[EXERCISE] In the records below, find the lines that include "センターの施設" and copy each.

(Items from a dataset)
- - - -
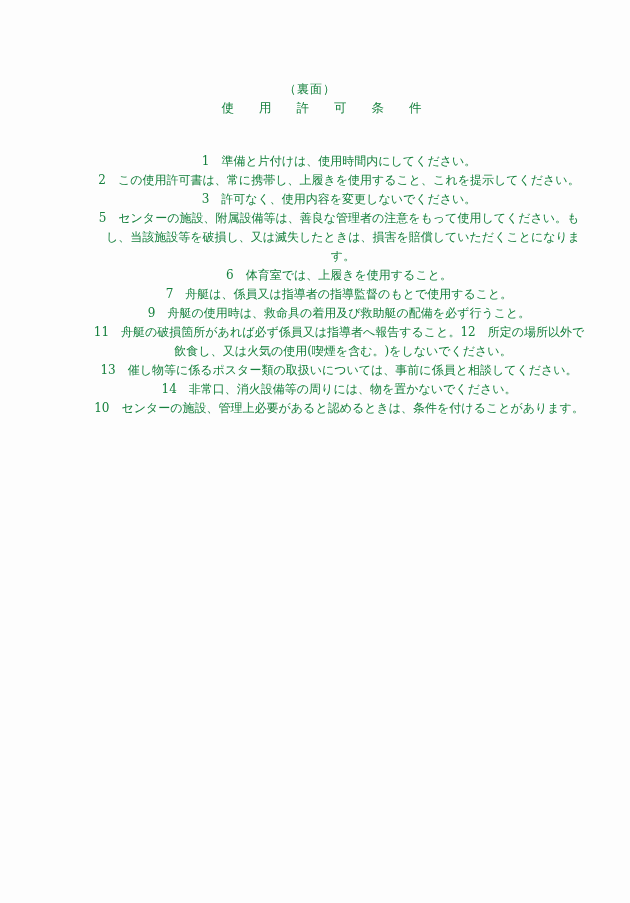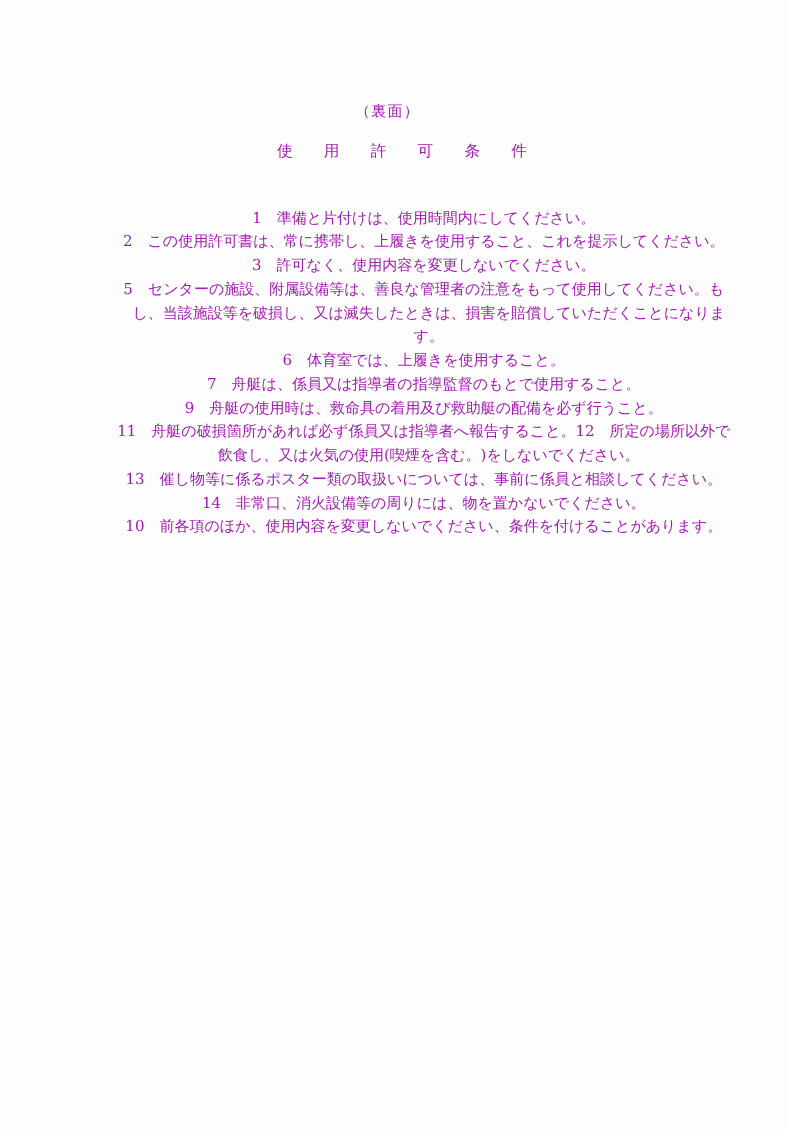--- a/index.html
+++ b/index.html
@@ -5,37 +5,37 @@
   html, body {
     margin: 0;
     padding: 0;
     background: #ffffff;
   }
   .page {
     position: relative;
     width: 630px;
     height: 903px;
     background: #fdfdfd;
-    color: #a21caf;
+    color: #15803d;
     font-family: "DejaVu Serif", "Liberation Serif", serif;
     overflow: hidden;
     box-sizing: border-box;
   }
   .header {
     padding-top: 80px;
     padding-right: 10px; 
     text-align: center;
   }
   .side-label {
     font-size: 12px;
     line-height: 18px;
     letter-spacing: 1px;
   }
   .doc-title {
-    margin-top: 13px;
+    margin-top: 0;
     font-size: 12.5px;
     line-height: 19px;
     padding-left: 23px;
   }
   .conditions {
     margin: 35px 20px 0 68px;
     font-size: 12px;
     line-height: 19px;
   }
   .item {
@@ -64,16 +64,16 @@
     <div class="item"><span class="num">5</span><span class="txt">　センターの施設、附属設備等は、善良な管理者の注意をもって使用してください。も
 し、当該施設等を破損し、又は滅失したときは、損害を賠償していただくことになりま
 す。</span></div>
     <div class="item"><span class="num">6</span><span class="txt">　体育室では、上履きを使用すること。</span></div>
     <div class="item"><span class="num">7</span><span class="txt">　舟艇は、係員又は指導者の指導監督のもとで使用すること。</span></div>
     <div class="item"><span class="num">9</span><span class="txt">　舟艇の使用時は、救命具の着用及び救助艇の配備を必ず行うこと。</span></div>
     <div class="item"><span class="num">11</span><span class="txt">　舟艇の破損箇所があれば必ず係員又は指導者へ報告すること。12　所定の場所以外で
 飲食し、又は火気の使用(喫煙を含む。)をしないでください。</span></div>
     <div class="item"><span class="num">13</span><span class="txt">　催し物等に係るポスター類の取扱いについては、事前に係員と相談してください。</span></div>
     <div class="item"><span class="num">14</span><span class="txt">　非常口、消火設備等の周りには、物を置かないでください。</span></div>
-    <div class="item"><span class="num">10</span><span class="txt">　前各項のほか、使用内容を変更しないでください、条件を付けることがあります。</span></div>
+    <div class="item"><span class="num">10</span><span class="txt">　センターの施設、管理上必要があると認めるときは、条件を付けることがあります。</span></div>
   </div>
 
 </div>
 
 </body></html>

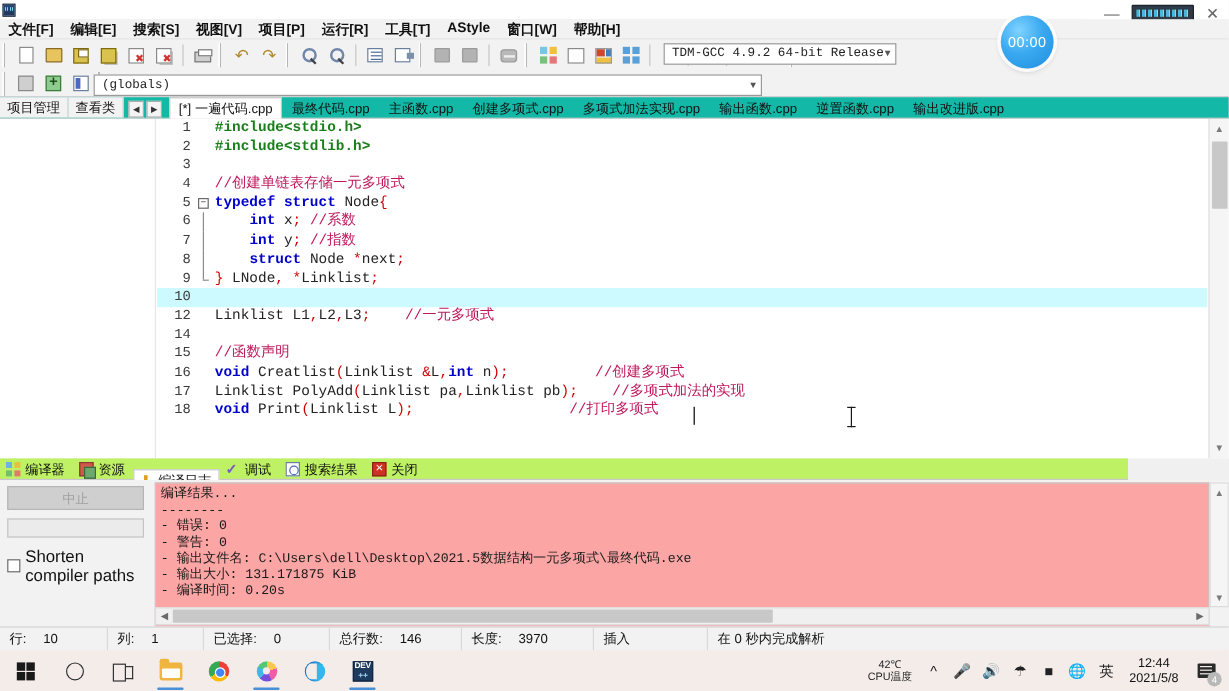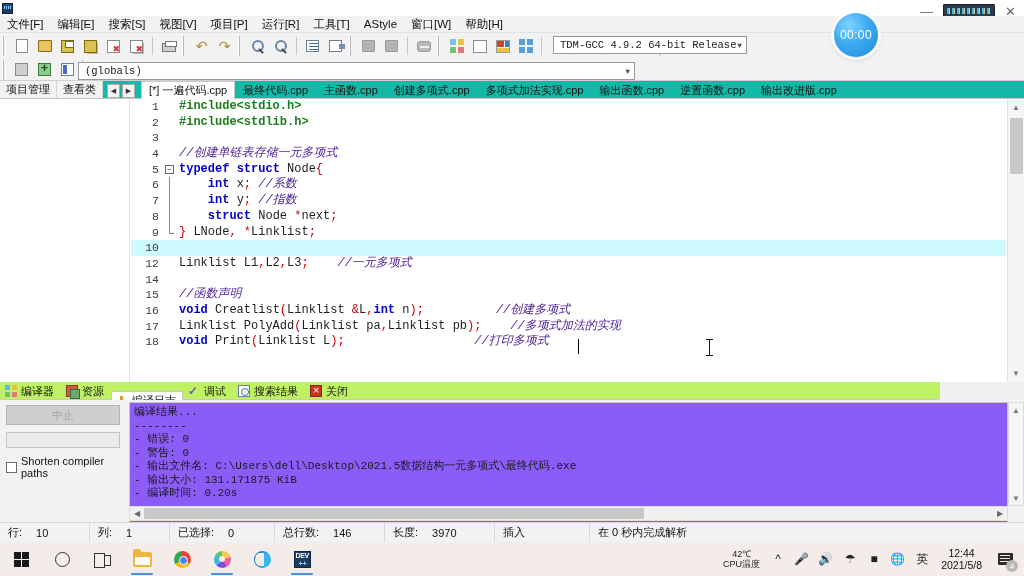--- a/index.html
+++ b/index.html
@@ -58,20 +58,21 @@
     border-left:1px solid #9aa3ab; border-bottom:1px solid #9aa3ab; border-right:1px solid #9aa3ab;
   }
 
   
   .menubar {
     position: absolute; left: 0; top: 16px; width: 1024px; height: 17px;
     background: #f2f2f2;
     display: flex; align-items: center;
     font-size: 11.5px; color: #111;
     border-bottom: 1px solid #e2e2e2;
+    font-weight: bold;
   }
   .menu-item { padding: 0 7px; white-space: nowrap; cursor: default; }
 
   
   .toolbar {
     position: absolute; left: 0; width: 1024px; height: 26px;
     background: #f2f2f2;
     display: flex; align-items: center;
   }
   .toolbar.row1 { top: 33px; }
@@ -226,21 +227,21 @@
     border:1px solid #6a6a6a; background:#fff; font-size:8px; line-height:7px;
     text-align:center; color:#333; cursor:default;
   }
   .fold-line { position:absolute; left:6px; top:0; bottom:0; width:1px; background:#8a8a8a; }
   .fold-end  { position:absolute; left:6px; top:0; height:8px; width:1px; background:#8a8a8a; }
   .fold-end::after{content:"";position:absolute;left:0;top:8px;width:5px;height:1px;background:#8a8a8a;}
   .ctext { flex: 1 1 auto; padding-left: 4px; }
 
   .k  { color:#0000cc; font-weight:bold; }      
   .pp { color:#1a7f1a; font-weight:bold; }      
-  .cm { color:#4c1d95; font-style:italic; }     
+  .cm { color:#be185d; }     
   .sy { color:#cc0000; }                        
   .id { color:#222222; }
 
   .caret {
     position: absolute; left: 578px; top: 240px; width: 1px; height: 15px;
     background: #000;
   }
   .mouse-cursor {
     position: absolute; left: 706px; top: 240px; width: 7px; height: 17px;
     pointer-events:none;
@@ -300,26 +301,26 @@
     background: #f2f2f2; padding: 5px 6px;
   }
   .abort-btn {
     width: 114px; height: 20px; background: #cfcfcf; border: 1px solid #b5b5b5;
     color: #a0a0a0; font-size: 11px; display: flex; align-items: center; justify-content: center;
     cursor: default;
   }
   .progress-box {
     width: 114px; height: 16px; background: #ebebeb; border: 1px solid #c4c4c4; margin-top: 7px;
   }
-  .shorten-row { display: flex; align-items: center; gap: 4px; margin-top: 7px; font-size: 11px; color: #111; }
+  .shorten-row { display: flex; align-items: center; gap: 4px; margin-top: 7px; font-size: 14px; color: #111; }
   .cbx { width: 11px; height: 11px; border: 1px solid #6a6a6a; background: #fff; flex: 0 0 auto; cursor: default; }
 
   .log-area {
     position: absolute; left: 129px; top: 2px; right: 16px; height: 126px;
-    background: #8b5cf6; border: 1px solid #c8c8c8;
+    background: #fca5a5; border: 1px solid #c8c8c8;
     font-family: "Liberation Mono", monospace; font-size: 11px; color: #1a1a1a;
     padding: 3px 4px; overflow: hidden; line-height: 13.5px; white-space: pre;
   }
   .log-vscroll {
     position:absolute; right:0; top:2px; width:16px; height:104px;
     background:#f5f5f5; border:1px solid #dcdcdc;
     display:flex; flex-direction:column; align-items:center; justify-content:space-between;
   }
   .log-vscroll .vs-arrow{width:14px;height:14px;}
   .log-hscroll {

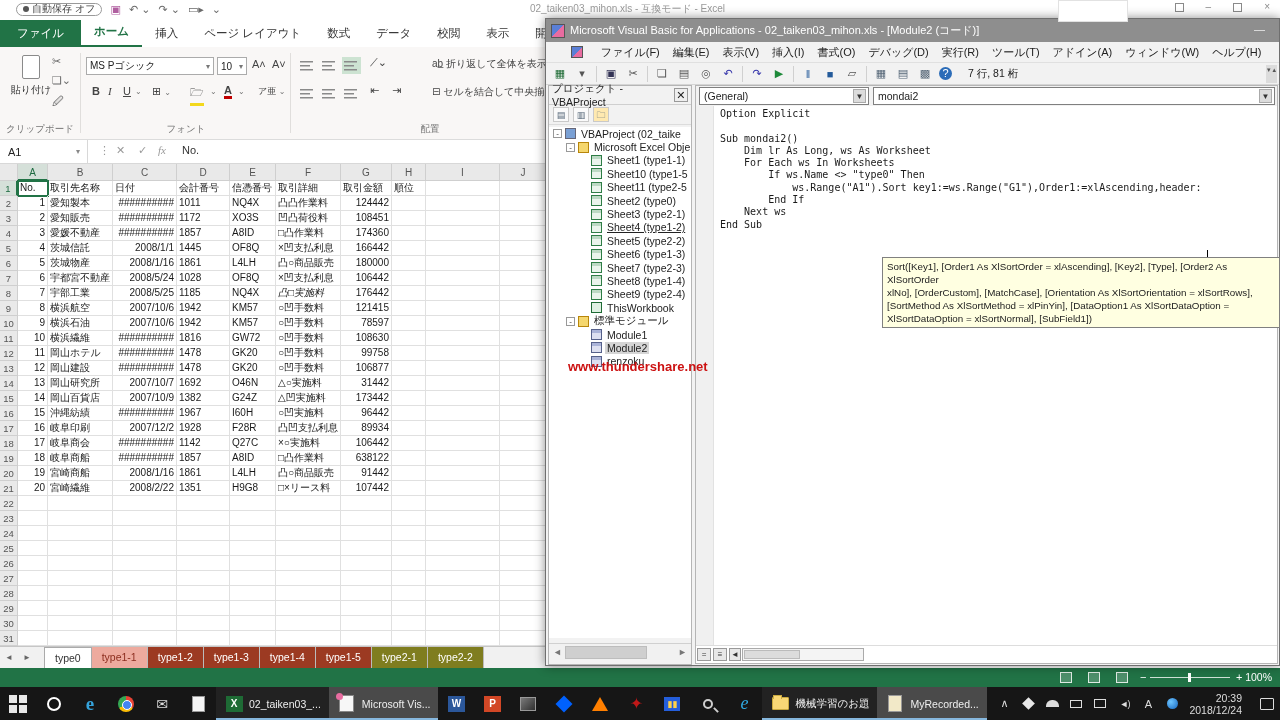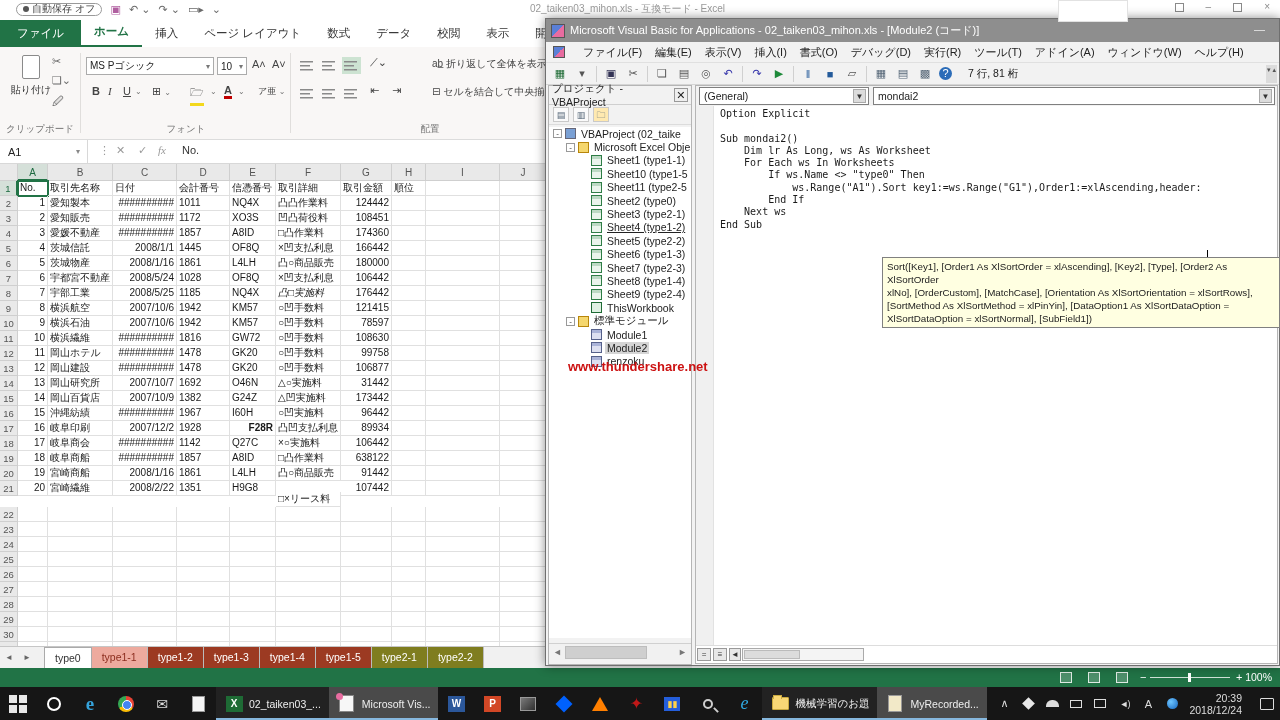--- a/index.html
+++ b/index.html
@@ -68,21 +68,21 @@
   .view-ico { position:absolute; top:4px; width:12px; height:11px; border:1px solid #dfeae4; background:#fff3; }
   .zoom-track { position:absolute; top:9px; left:1150px; width:80px; height:1px; background:#cfe0d6; }
   .zoom-thumb { position:absolute; top:5px; left:1188px; width:3px; height:9px; background:#fff; }
   #zoom-label { position:absolute; right:8px; top:3px; font-size:10.5px; }
 
   
   #vba { position:absolute; left:545px; top:18px; width:735px; height:648px; background:#f2f2f2; box-shadow:0 0 10px rgba(0,0,0,.45); border:1px solid #6f6f6f; }
   #vba-titlebar { position:absolute; left:0; top:0; width:100%; height:23px; background:#8e8e8e; color:#fff; display:flex; align-items:center; padding-left:5px; font-size:11px; white-space:nowrap; overflow:hidden; }
   .vba-appico { width:14px; height:14px; background:linear-gradient(135deg,#5a7fd6 50%,#e86ca0 50%); margin-right:5px; border:1px solid #555; }
   #vba-min { position:absolute; right:14px; top:4px; color:#eee; }
-  #vba-menubar { position:absolute; left:0; top:23px; width:100%; height:21px; background:#f2f2f2; display:flex; align-items:center; gap:13px; padding-left:7px; font-size:11px; color:#222; border-bottom:1px solid #e0e0e0; white-space:nowrap; overflow:hidden; }
+  #vba-menubar { position:absolute; left:0; top:23px; width:100%; height:21px; background:#f2f2f2; display:flex; align-items:center; gap:13px; padding-left:7px; font-size:11px; color:#222; border-bottom:1px solid #e0e0e0; white-space:nowrap; overflow:hidden;justify-content:center; }
   #vba-toolbar { position:absolute; left:0; top:44px; width:100%; height:22px; background:#f2f2f2; border-bottom:1px solid #d5d5d5; display:flex; align-items:center; gap:6px; padding-left:6px; font-size:11px; }
   .tbi { width:16px; text-align:center; font-size:11px; color:#555; }
   #vba-toolbar .sep { width:1px; height:16px; background:#d0d0d0; }
   #vba-status-pos { font-size:10.5px; color:#222; margin-left:10px; white-space:nowrap; }
   .tb-end { position:absolute; right:2px; top:2px; width:11px; height:18px; background:#dcdcdc; color:#555; font-size:7px; text-align:center; line-height:9px; }
 
   
   #vba-project { position:absolute; left:2px; top:66px; width:144px; height:580px; background:#f2f2f2; border:1px solid #b5b5b5; }
   #proj-header { height:19px; background:#f2f2f2; border-bottom:1px solid #cfcfcf; display:flex; align-items:center; justify-content:space-between; padding:0 3px; font-size:10.5px; color:#222; }
   #proj-close { font-size:11px; font-weight:bold; color:#222; border:1px solid #999; width:15px; height:14px; line-height:12px; text-align:center; background:#eee; }
@@ -489,21 +489,21 @@
           <div class="cell" style="width: 34px; text-align: left;"></div>
           <div class="cell" style="width: 74px; text-align: left;"></div>
           <div class="cell" style="width: 47px; text-align: left;"></div>
         </div>
         <div class="gridrow">
           <div class="rh">17</div>
           <div class="cell" style="width: 30px; text-align: right;">16</div>
           <div class="cell" style="width: 65px; text-align: left;">岐阜印刷</div>
           <div class="cell" style="width: 64px; text-align: right;">2007/12/2</div>
           <div class="cell" style="width: 53px; text-align: left;">1928</div>
-          <div class="cell" style="width: 46px; text-align: right; font-weight: bold;">F28R</div>
+          <div class="cell" style="width: 46px; text-align: left;">F28R</div>
           <div class="cell" style="width: 65px; text-align: left;">凸凹支払利息</div>
           <div class="cell" style="width: 51px; text-align: right;">89934</div>
           <div class="cell" style="width: 34px; text-align: left;"></div>
           <div class="cell" style="width: 74px; text-align: left;"></div>
           <div class="cell" style="width: 47px; text-align: left;"></div>
         </div>
         <div class="gridrow">
           <div class="rh">18</div>
           <div class="cell" style="width: 30px; text-align: right;">17</div>
           <div class="cell" style="width: 65px; text-align: left;">岐阜商会</div>
@@ -542,21 +542,21 @@
           <div class="cell" style="width: 74px; text-align: left;"></div>
           <div class="cell" style="width: 47px; text-align: left;"></div>
         </div>
         <div class="gridrow">
           <div class="rh">21</div>
           <div class="cell" style="width: 30px; text-align: right;">20</div>
           <div class="cell" style="width: 65px; text-align: left;">宮崎繊維</div>
           <div class="cell" style="width: 64px; text-align: right;">2008/2/22</div>
           <div class="cell" style="width: 53px; text-align: left;">1351</div>
           <div class="cell" style="width: 46px; text-align: left;">H9G8</div>
-          <div class="cell" style="width: 65px; text-align: left; margin-top: 11px;">□×リース料</div>
+          <div class="cell" style="width: 65px; text-align: left;">□×リース料</div>
           <div class="cell" style="width: 51px; text-align: right;">107442</div>
           <div class="cell" style="width: 34px; text-align: left;"></div>
           <div class="cell" style="width: 74px; text-align: left;"></div>
           <div class="cell" style="width: 47px; text-align: left;"></div>
         </div>
         <div class="gridrow">
           <div class="rh">22</div>
           <div class="cell" style="width: 30px; text-align: right;"></div>
           <div class="cell" style="width: 65px; text-align: left;"></div>
           <div class="cell" style="width: 64px; text-align: right;"></div>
- - - -
[ANSWER TO THIS PROBLEM]
     <div class="item"><span class="num">5</span><span class="txt">　センターの施設、附属設備等は、善良な管理者の注意をもって使用してください。も
+    <div class="item"><span class="num">10</span><span class="txt">　センターの施設、管理上必要があると認めるときは、条件を付けることがあります。</span></div>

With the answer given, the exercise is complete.